*** Opening TASK INPUTS ***
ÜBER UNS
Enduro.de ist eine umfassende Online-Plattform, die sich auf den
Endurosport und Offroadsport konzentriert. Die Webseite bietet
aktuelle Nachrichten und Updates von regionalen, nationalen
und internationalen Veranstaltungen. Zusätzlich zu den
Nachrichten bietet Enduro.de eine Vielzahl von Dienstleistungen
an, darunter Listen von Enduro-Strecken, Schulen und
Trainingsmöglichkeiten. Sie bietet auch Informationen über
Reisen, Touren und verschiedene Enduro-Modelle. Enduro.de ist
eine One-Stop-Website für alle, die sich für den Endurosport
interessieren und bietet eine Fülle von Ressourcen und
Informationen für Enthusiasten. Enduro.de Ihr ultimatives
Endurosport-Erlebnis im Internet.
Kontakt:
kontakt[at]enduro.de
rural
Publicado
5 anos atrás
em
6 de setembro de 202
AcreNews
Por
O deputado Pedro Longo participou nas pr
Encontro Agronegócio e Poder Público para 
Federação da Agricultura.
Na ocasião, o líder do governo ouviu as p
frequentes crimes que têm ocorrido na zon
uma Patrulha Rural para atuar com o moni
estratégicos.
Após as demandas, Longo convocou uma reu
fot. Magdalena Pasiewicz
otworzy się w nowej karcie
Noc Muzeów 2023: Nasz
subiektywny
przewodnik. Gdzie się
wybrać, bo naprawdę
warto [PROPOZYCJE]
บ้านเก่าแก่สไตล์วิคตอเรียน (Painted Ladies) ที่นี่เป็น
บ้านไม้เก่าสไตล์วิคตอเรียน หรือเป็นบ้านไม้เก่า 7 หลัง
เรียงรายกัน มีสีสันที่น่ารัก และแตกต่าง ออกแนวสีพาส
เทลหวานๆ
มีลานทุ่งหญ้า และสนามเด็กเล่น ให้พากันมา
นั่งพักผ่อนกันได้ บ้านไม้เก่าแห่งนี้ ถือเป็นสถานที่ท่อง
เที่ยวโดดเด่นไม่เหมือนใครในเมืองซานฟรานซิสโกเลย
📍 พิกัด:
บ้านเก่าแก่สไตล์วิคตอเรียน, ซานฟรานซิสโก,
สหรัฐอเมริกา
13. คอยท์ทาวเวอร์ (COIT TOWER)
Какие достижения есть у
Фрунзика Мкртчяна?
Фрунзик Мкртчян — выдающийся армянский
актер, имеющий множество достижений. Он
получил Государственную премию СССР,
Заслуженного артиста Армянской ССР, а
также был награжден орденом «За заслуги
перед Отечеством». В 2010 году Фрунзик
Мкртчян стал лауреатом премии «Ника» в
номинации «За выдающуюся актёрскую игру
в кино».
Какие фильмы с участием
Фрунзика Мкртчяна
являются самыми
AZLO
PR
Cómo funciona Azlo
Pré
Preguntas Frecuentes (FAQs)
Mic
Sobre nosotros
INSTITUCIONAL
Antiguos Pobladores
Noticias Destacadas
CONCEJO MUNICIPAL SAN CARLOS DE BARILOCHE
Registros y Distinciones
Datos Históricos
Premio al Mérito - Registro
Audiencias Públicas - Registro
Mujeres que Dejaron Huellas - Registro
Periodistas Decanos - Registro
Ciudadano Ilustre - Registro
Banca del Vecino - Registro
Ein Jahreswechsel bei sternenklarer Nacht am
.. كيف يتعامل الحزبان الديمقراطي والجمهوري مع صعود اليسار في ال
*** Closing TASK INPUTS ***
**PROBLEM DESCRIPTION:** Pull out every line in the rows above that contains the word "Nachrichten", treating uppercase and lowercase as different.

**RESULT:**
aktuelle Nachrichten und Updates von regionalen, nationalen
Nachrichten bietet Enduro.de eine Vielzahl von Dienstleistungen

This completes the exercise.